Task details> Starting at the line that contains "1. RCV.WND：表示接收窗口的大小，它会通告给发送方；" and ending with the line that contains "### Q3 2026: Advanced Analytics Platform", output those lines as a numbered list, skipping blank lines. Leave the pictures out of your answer.

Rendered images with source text
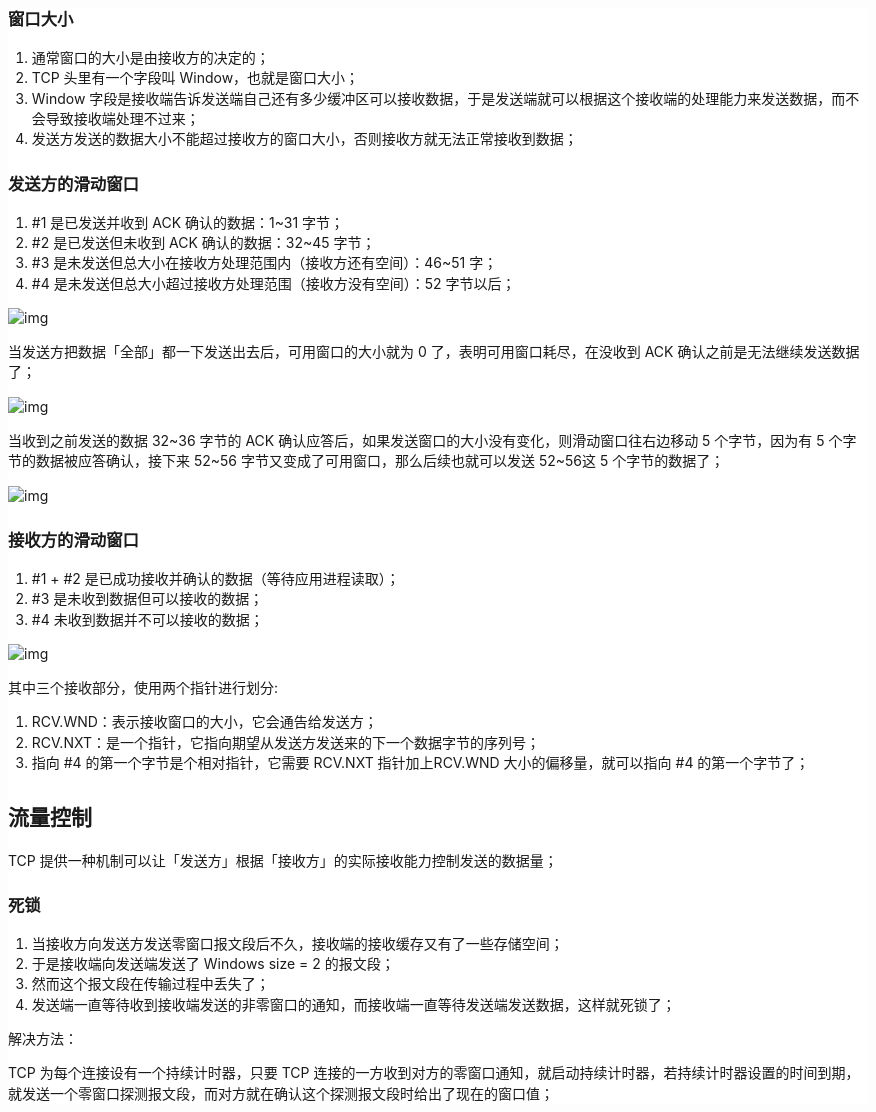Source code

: ### 窗口大小

1. 通常窗口的大小是由接收方的决定的；
2. TCP 头里有一个字段叫 Window，也就是窗口大小；
3. Window 字段是接收端告诉发送端自己还有多少缓冲区可以接收数据，于是发送端就可以根据这个接收端的处理能力来发送数据，而不会导致接收端处理不过来；
4. 发送方发送的数据大小不能超过接收方的窗口大小，否则接收方就无法正常接收到数据；

### 发送方的滑动窗口

1. \#1 是已发送并收到 ACK 确认的数据：1~31 字节；
2. \#2 是已发送但未收到 ACK 确认的数据：32~45 字节；
3. \#3 是未发送但总大小在接收方处理范围内（接收方还有空间）：46~51 字；
4. \#4 是未发送但总大小超过接收方处理范围（接收方没有空间）：52 字节以后；

![img](https://user-gold-cdn.xitu.io/2020/7/25/17384f11a6572ab5?imageView2/0/w/1280/h/960/format/webp/ignore-error/1)

当发送方把数据「全部」都一下发送出去后，可用窗口的大小就为 0 了，表明可用窗口耗尽，在没收到 ACK 确认之前是无法继续发送数据了；

![img](https://user-gold-cdn.xitu.io/2020/7/25/17384f119ca2a493?imageView2/0/w/1280/h/960/format/webp/ignore-error/1)

当收到之前发送的数据 32~36 字节的 ACK 确认应答后，如果发送窗口的大小没有变化，则滑动窗口往右边移动 5 个字节，因为有 5 个字节的数据被应答确认，接下来 52~56 字节又变成了可用窗口，那么后续也就可以发送 52~56这 5 个字节的数据了；

![img](https://user-gold-cdn.xitu.io/2020/7/25/17384f11a9324c17?imageView2/0/w/1280/h/960/format/webp/ignore-error/1)

### 接收方的滑动窗口

1. \#1 + #2 是已成功接收并确认的数据（等待应用进程读取）；
2. \#3 是未收到数据但可以接收的数据；
3. \#4 未收到数据并不可以接收的数据；

![img](https://user-gold-cdn.xitu.io/2020/7/25/17384f11b680af2c?imageView2/0/w/1280/h/960/format/webp/ignore-error/1)

其中三个接收部分，使用两个指针进行划分:

1. RCV.WND：表示接收窗口的大小，它会通告给发送方；
2. RCV.NXT：是一个指针，它指向期望从发送方发送来的下一个数据字节的序列号；
3. 指向 #4 的第一个字节是个相对指针，它需要 RCV.NXT 指针加上RCV.WND 大小的偏移量，就可以指向 #4 的第一个字节了；

## 流量控制

TCP 提供一种机制可以让「发送方」根据「接收方」的实际接收能力控制发送的数据量；

### 死锁

1. 当接收方向发送方发送零窗口报文段后不久，接收端的接收缓存又有了一些存储空间；
2. 于是接收端向发送端发送了 Windows size = 2 的报文段；
3. 然而这个报文段在传输过程中丢失了；
4. 发送端一直等待收到接收端发送的非零窗口的通知，而接收端一直等待发送端发送数据，这样就死锁了；

解决方法：

TCP 为每个连接设有一个持续计时器，只要 TCP 连接的一方收到对方的零窗口通知，就启动持续计时器，若持续计时器设置的时间到期，就发送一个零窗口探测报文段，而对方就在确认这个探测报文段时给出了现在的窗口值；

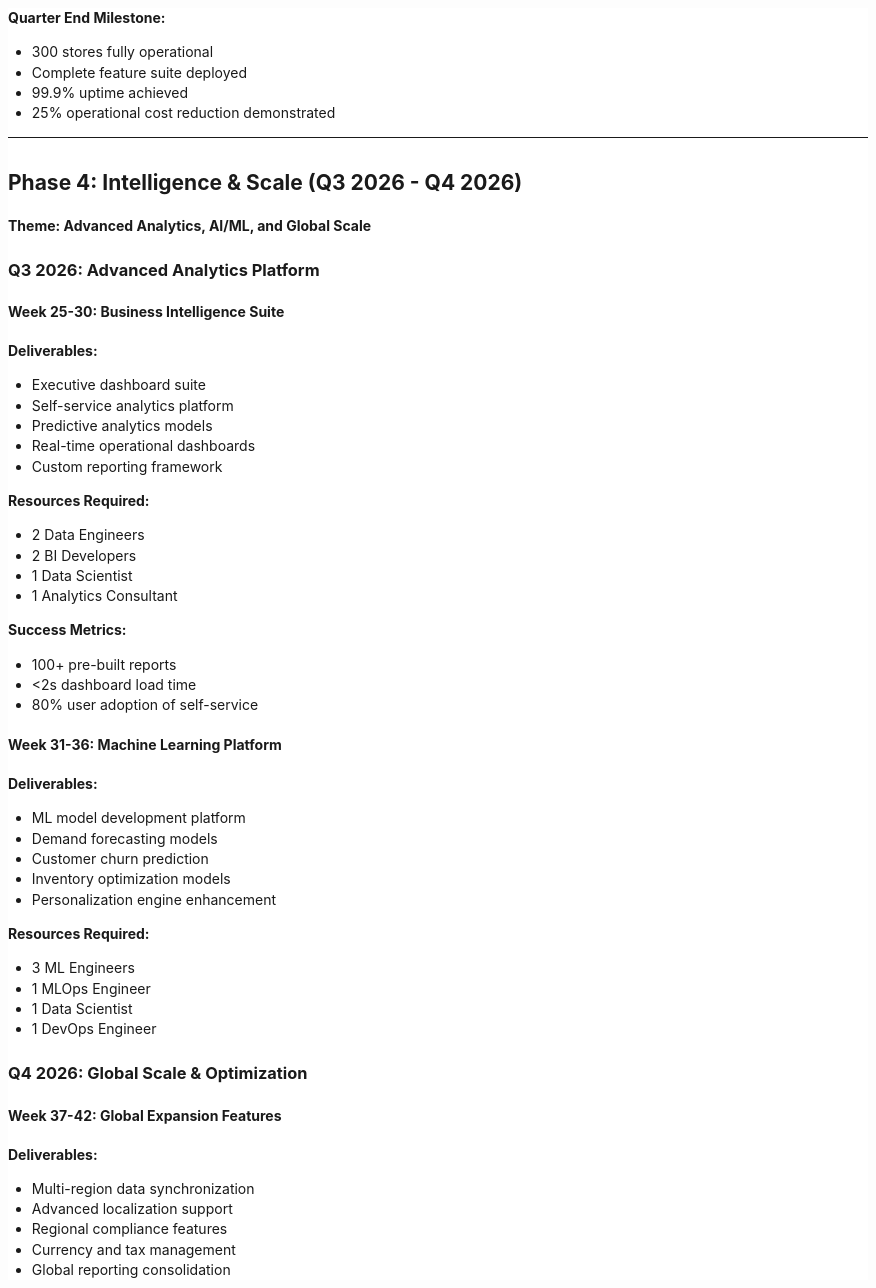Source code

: **Quarter End Milestone:**
- 300 stores fully operational
- Complete feature suite deployed
- 99.9% uptime achieved
- 25% operational cost reduction demonstrated

---

## Phase 4: Intelligence & Scale (Q3 2026 - Q4 2026)
**Theme: Advanced Analytics, AI/ML, and Global Scale**

### Q3 2026: Advanced Analytics Platform

#### Week 25-30: Business Intelligence Suite
**Deliverables:**
- Executive dashboard suite
- Self-service analytics platform
- Predictive analytics models
- Real-time operational dashboards
- Custom reporting framework

**Resources Required:**
- 2 Data Engineers
- 2 BI Developers
- 1 Data Scientist
- 1 Analytics Consultant

**Success Metrics:**
- 100+ pre-built reports
- <2s dashboard load time
- 80% user adoption of self-service

#### Week 31-36: Machine Learning Platform
**Deliverables:**
- ML model development platform
- Demand forecasting models
- Customer churn prediction
- Inventory optimization models
- Personalization engine enhancement

**Resources Required:**
- 3 ML Engineers
- 1 MLOps Engineer
- 1 Data Scientist
- 1 DevOps Engineer

### Q4 2026: Global Scale & Optimization

#### Week 37-42: Global Expansion Features
**Deliverables:**
- Multi-region data synchronization
- Advanced localization support
- Regional compliance features
- Currency and tax management
- Global reporting consolidation
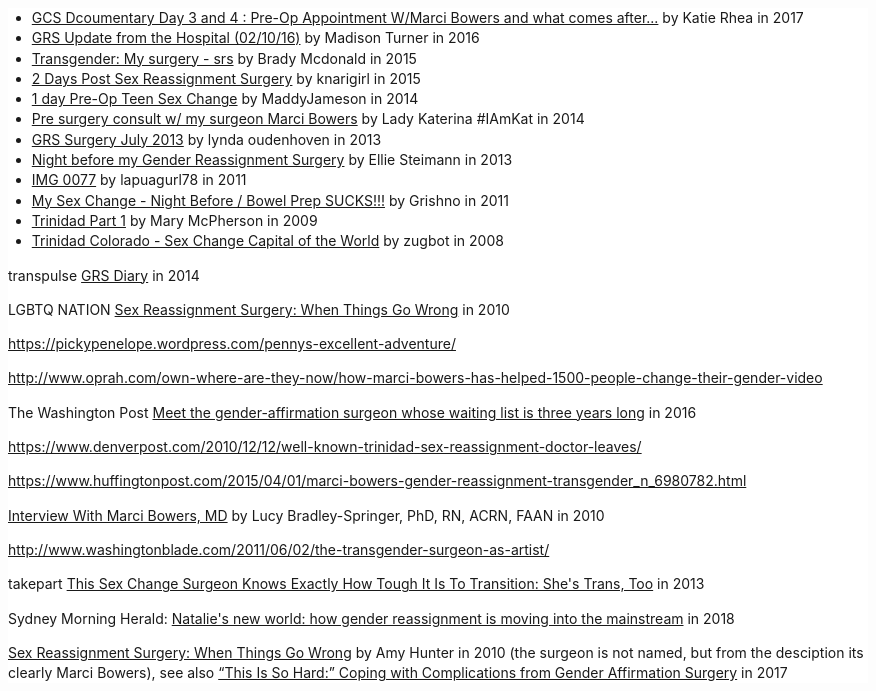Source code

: * [GCS Dcoumentary Day 3 and 4 : Pre-Op Appointment W/Marci Bowers and what comes after...](https://www.youtube.com/watch?v=gmw35qN6qkM) by Katie Rhea in 2017
* [GRS Update from the Hospital (02/10/16)](https://www.youtube.com/watch?v=jJLRNWomQvU) by Madison Turner in 2016
* [Transgender: My surgery - srs](https://www.youtube.com/watch?v=-5wVIMAi608) by Brady Mcdonald in 2015
* [2 Days Post Sex Reassignment Surgery](https://www.youtube.com/watch?v=pBW_eXyqbig) by knarigirl in 2015
* [1 day Pre-Op Teen Sex Change](https://www.youtube.com/watch?v=OdSh6IJhXO0) by MaddyJameson in 2014
* [Pre surgery consult w/ my surgeon Marci Bowers](https://www.youtube.com/watch?v=v_nkaeF2VBM) by Lady Katerina #IAmKat in 2014
* [GRS Surgery July 2013](https://www.youtube.com/watch?v=uCu5Dg6DObk) by lynda oudenhoven in 2013
* [Night before my Gender Reassignment Surgery](https://www.youtube.com/watch?v=ApSxX1R8_8s) by Ellie Steimann in 2013
* [IMG 0077](https://www.youtube.com/watch?v=CND8AfC6paI) by lapuagurl78 in 2011
* [My Sex Change - Night Before / Bowel Prep SUCKS!!!](https://www.youtube.com/watch?v=BnDKdpOHOos) by Grishno in 2011
* [Trinidad Part 1](https://www.youtube.com/watch?v=ooFjFIlXODA) by Mary McPherson in 2009
* [Trinidad Colorado - Sex Change Capital of the World](https://www.youtube.com/watch?v=hg6S5NR3SPA) by zugbot in 2008

transpulse [GRS Diary](https://www.transgenderpulse.com/forums/topic/65058-grs-diary/) in 2014

LGBTQ NATION [Sex Reassignment Surgery: When Things Go Wrong](http://bilerico.lgbtqnation.com/2010/06/sex_reassignment_surgery_when_things_go_wrong.php) in 2010

https://pickypenelope.wordpress.com/pennys-excellent-adventure/

http://www.oprah.com/own-where-are-they-now/how-marci-bowers-has-helped-1500-people-change-their-gender-video

The Washington Post [Meet the gender-affirmation surgeon whose waiting list is three years long](https://www.washingtonpost.com/national/health-science/meet-the-gender-affirmation-surgeon-whose-waiting-list-is-three-years-long/2016/04/22/a4019f2e-f690-11e5-8b23-538270a1ca31_story.html) in 2016

https://www.denverpost.com/2010/12/12/well-known-trinidad-sex-reassignment-doctor-leaves/

https://www.huffingtonpost.com/2015/04/01/marci-bowers-gender-reassignment-transgender_n_6980782.html

[Interview With Marci Bowers, MD](https://www.nursesinaidscarejournal.org/article/S1055-3290(10)00043-9/fulltext) by Lucy Bradley-Springer, PhD, RN, ACRN, FAAN in 2010

http://www.washingtonblade.com/2011/06/02/the-transgender-surgeon-as-artist/

takepart [This Sex Change Surgeon Knows Exactly How Tough It Is To Transition: She's Trans, Too](http://dev.takepart.com/article/2013/10/11/transgender/index.html) in 2013

Sydney Morning Herald: [Natalie's new world: how gender reassignment is moving into the mainstream](https://www.smh.com.au/world/natalies-new-world-how-gender-reassignment-is-moving-into-the-mainstream-20171227-h0ag53.html) in 2018


[Sex Reassignment Surgery: When Things Go Wrong](http://bilerico.lgbtqnation.com/2010/06/sex_reassignment_surgery_when_things_go_wrong.php) by Amy Hunter in 2010 (the surgeon is not named, but from the desciption its clearly Marci Bowers), see also [“This Is So Hard:” Coping with Complications from Gender Affirmation Surgery](http://gomag.com/article/hard-coping-complications-gender-affirmation-surgery/) in 2017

Your solution>
1. 1. RCV.WND：表示接收窗口的大小，它会通告给发送方；
2. 2. RCV.NXT：是一个指针，它指向期望从发送方发送来的下一个数据字节的序列号；
3. 3. 指向 #4 的第一个字节是个相对指针，它需要 RCV.NXT 指针加上RCV.WND 大小的偏移量，就可以指向 #4 的第一个字节了；
4. ## 流量控制
5. TCP 提供一种机制可以让「发送方」根据「接收方」的实际接收能力控制发送的数据量；
6. ### 死锁
7. 1. 当接收方向发送方发送零窗口报文段后不久，接收端的接收缓存又有了一些存储空间；
8. 2. 于是接收端向发送端发送了 Windows size = 2 的报文段；
9. 3. 然而这个报文段在传输过程中丢失了；
10. 4. 发送端一直等待收到接收端发送的非零窗口的通知，而接收端一直等待发送端发送数据，这样就死锁了；
11. 解决方法：
12. TCP 为每个连接设有一个持续计时器，只要 TCP 连接的一方收到对方的零窗口通知，就启动持续计时器，若持续计时器设置的时间到期，就发送一个零窗口探测报文段，而对方就在确认这个探测报文段时给出了现在的窗口值；
13. Source code
14. : **Quarter End Milestone:**
15. - 300 stores fully operational
16. - Complete feature suite deployed
17. - 99.9% uptime achieved
18. - 25% operational cost reduction demonstrated
19. ---
20. ## Phase 4: Intelligence & Scale (Q3 2026 - Q4 2026)
21. **Theme: Advanced Analytics, AI/ML, and Global Scale**
22. ### Q3 2026: Advanced Analytics Platform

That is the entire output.